Can Eddie Redmayne Win The Oscar For 'The Theory Of Everything'? He's Closer To The Gold Than Ever

At this point, it almost seems like a sure thing that Eddie Redmayne will win an Oscar for his performance as Stephen Hawking in The Theory Of Everything. But what are his chances? With this role, his time may finally have come. While this is his first nomination, Eddie Redmayne has been hovering around an Academy Award for the last few years, appearing in acclaimed films such as Les Miserables, The Good Shepherd, and My Week With Marilyn. So far this season, Redmayne has won the Screen Actor's Guild Award as well as the BAFTA for Lead Actor and the Golden Globe for Lead Actor in a Drama. This is an impressive resume leading up to the Academy Awards and puts the odds in his favor.

However, we should always be prepared for an Oscar surprise and the Best Actor category has given Eddie Redmayne great competition in Benedict Cumberbatch, Steve Carrell, Michael Keaton, and Bradley Cooper. Can he pull it off?

Actors in biographical fllms almost always do well at the Oscars. That's one of the (many) reasons why David Oyelowo's snub was so surprising and upsetting, especially considering there hasn't been a "biopic" about Dr. Martin Luther King Jr. until Selma. For reasons I don't always agree with, the Academy is impressed with actors "capturing the spirit" of a real person. The Theory of Everything took that one step further with technology — they were able to use Stephen Hawking's actual voice, which is copyrighted. Then again, it doesn't hurt that The Theory of Everything is an incredible story that transcends who Hawking is as a person. He could be a fictional character and we would still be throwing awards at Eddie Redmayne for his performance.

I don't want to suggest that the Academy Awards are a pageant or a popularity contest, but Eddie Redmayne is also so darn charming. He's got that "befuddled Hugh Grant" thing down pat. In the past few years, the Best Actress in a Leading Role award has gone to young actresses, including Natalie Portman, Jennifer Lawrence, and Lupita Nyong'o, as well as young nominees Quvenzhané Wallis and Rooney Mara. However, we haven't seen as many younger actors in their corresponding category. Redmayne is the youngest Best Leading Actor nominee since Jesse Eisenberg and James Franco were nominated in 2010. His win would bring some youth to the category, which may be an advantage.

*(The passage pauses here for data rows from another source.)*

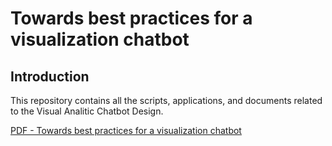 # Towards best practices for a visualization chatbot

## Introduction

This repository contains all the scripts, applications, and documents related to the Visual Analitic Chatbot Design.

[PDF - Towards best practices for a visualization chatbot](https://github.com/TaniaFerman/ChatbotDesign/blob/master/ChatbotGuidelines/DesignPrinciples.pdf)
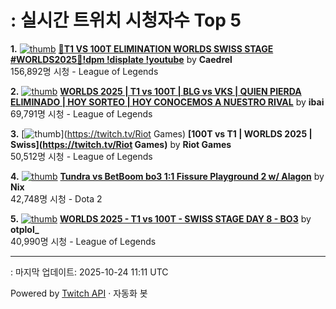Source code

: # : 실시간 트위치 시청자수 Top 5

**1.** [![thumb](https://static-cdn.jtvnw.net/previews-ttv/live_user_caedrel-320x180.jpg)](https://twitch.tv/Caedrel)
**[🔴T1 VS 100T ELIMINATION WORLDS SWISS STAGE #WORLDS2025🔴!dpm !displate !youtube](https://twitch.tv/Caedrel)** by **Caedrel**<br>156,892명 시청  - League of Legends

**2.** [![thumb](https://static-cdn.jtvnw.net/previews-ttv/live_user_ibai-320x180.jpg)](https://twitch.tv/ibai)
**[WORLDS 2025 | T1 vs 100T | BLG vs VKS | QUIEN PIERDA ELIMINADO | HOY SORTEO | HOY CONOCEMOS A NUESTRO RIVAL](https://twitch.tv/ibai)** by **ibai**<br>69,791명 시청  - League of Legends

**3.** [![thumb](https://static-cdn.jtvnw.net/previews-ttv/live_user_riotgames-320x180.jpg)](https://twitch.tv/Riot Games)
**[100T vs T1 | WORLDS 2025 | Swiss](https://twitch.tv/Riot Games)** by **Riot Games**<br>50,512명 시청  - League of Legends

**4.** [![thumb](https://static-cdn.jtvnw.net/previews-ttv/live_user_nix-320x180.jpg)](https://twitch.tv/Nix)
**[Tundra vs BetBoom bo3 1:1 Fissure Playground 2 w/ Alagon](https://twitch.tv/Nix)** by **Nix**<br>42,748명 시청  - Dota 2

**5.** [![thumb](https://static-cdn.jtvnw.net/previews-ttv/live_user_otplol_-320x180.jpg)](https://twitch.tv/otplol_)
**[WORLDS 2025 - T1 vs 100T  - SWISS STAGE DAY 8 - BO3](https://twitch.tv/otplol_)** by **otplol_**<br>40,990명 시청  - League of Legends


---
: 마지막 업데이트: 2025-10-24 11:11 UTC

Powered by [Twitch API](https://dev.twitch.tv/docs/api/reference) · 자동화 봇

In the end, I think the Best Lead Actor award comes down to The Theory of Everything and Birdman. Keaton also won at the Golden Globes and practically swept the Critics Choice Awards all by himself. Who will The Academy choose? Will they recognize Keaton, who explored the very craft of film and theatre and what it means to be an actor? Or will they give the trophy to Redmayne for his impressive take on real events? Redmayne has a good shot, but we're going to have to wait until Sunday night to see.